We became the new owners of Hooked on Quilting. What was meant to be an investment in our children’s future and a real-life learning ground for them has proven to be that and so much more. Not only did our children learn to interact with older folks, something that I personally think is vital but missing in today’s society, they also learned to help some of those older folks by carrying machines upstairs when we were in our original location, or heavy bags filled with treasures out to cars. When anyone would give them a little tip you’d have thought they were King Midas. To say they were thrilled, not to mention pleasantly surprised, would have been an understatement.
In addition to learning how to get along with their elders, Victoria and Nathanael both learned to make a Convergence Quilt from Ricky Tims when he came to the shop in April 2005. They both did a very good job if I do say so myself. After the workshops were over and we had some free time, I remember having them tell me what to do while I cut their strips. Since they were only ten and twelve respectively at the time, I didn’t want to take a chance of either of them losing a finger via the rotary cutter blade. They did all the sewing together of the strips and walked me through every step of the project. I think if we’d had a class with them as teachers the next day, their students would have been able to make a top just as they did. It was a testament to the great teaching ability of Mr. Tims, and the fact that they actually sat, listened, and learned during the two days he was with us. Oh yes, we can’t forget that they even got to wear his cowboy hat. What a thrill that was!
What else have they learned? Well, Victoria has been working at Dance Rocket City for the past year and a-half as a ballroom dance instructor who also has to sell folks on the positive aspects of learning how to dance. She will tell you that she learned her selling techniques from watching Miss Martha who has always professed to being able to sell an igloo to an Eskimo.
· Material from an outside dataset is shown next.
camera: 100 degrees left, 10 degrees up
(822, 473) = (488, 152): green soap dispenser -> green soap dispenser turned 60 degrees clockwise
After watching Miss Martha for several years, I have no doubt that she could do just that and even make sure they had a polar bear as an indoor pet. In addition to learning how to gently persuade people that they needed to learn something new, Victoria also learned to blanket stitch from Miss Martha. She does a great job according to her teacher. That ability was a blessing for me when Miss Martha retired at the end of 2013. Victoria was able to pick up Miss Martha’s M&M Club where she’d left off and finish the samples and pack the kits. All I had to do was make sure we had enough patterns and wool felt.
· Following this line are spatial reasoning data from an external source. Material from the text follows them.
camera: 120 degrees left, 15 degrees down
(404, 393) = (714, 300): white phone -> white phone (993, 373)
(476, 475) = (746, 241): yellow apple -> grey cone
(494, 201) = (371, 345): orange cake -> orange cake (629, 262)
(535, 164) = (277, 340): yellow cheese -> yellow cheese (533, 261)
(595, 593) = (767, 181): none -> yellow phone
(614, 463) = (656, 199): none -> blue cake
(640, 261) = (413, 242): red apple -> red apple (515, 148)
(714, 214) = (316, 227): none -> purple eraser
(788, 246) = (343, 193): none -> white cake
Of course it goes without saying that we have met and learned to love some of the most wonderful ladies, and a few gentlemen, in the world over the past eleven years. It’s always such a boost to see all the projects that are created and you can bank on the fact that I’m always looking at the fabrics to see which ones (hopefully several of them) came from this shop. It might sound odd, but it’s like having a little piece of myself infused into their project. That’s because when I buy fabric I buy it with not only my eyes but with my heart. It’s hard to explain really. Maybe the act of buying fabric will be a topic for a future blog post.
While I might be the owner of the shop and some folks think I know everything (I have no clue where they got that idea from either), I actually learn something new almost every week from those who pay us a visit. Sometimes I learn something new about quilting and sometimes it’s more of a life lesson. Either way, I too am learning as are those who grace us with their presence from time to time.
I wrote about the shop’s anniversary in June 2011. After re-reading that post, I realized that not a lot has changed. There are still more projects on the wanna-do list than will ever be done, seasoned quilters are still pulling from their stash, and there is still a great need to involve new folks in our creative pastime. So, it appears that as the old saying goes, a woman’s work is never done. We need to get busy and do those projects, use up that stash, and get some new blood into our world of quilting before having a brick and mortar quilt shop to visit becomes a memory of the past.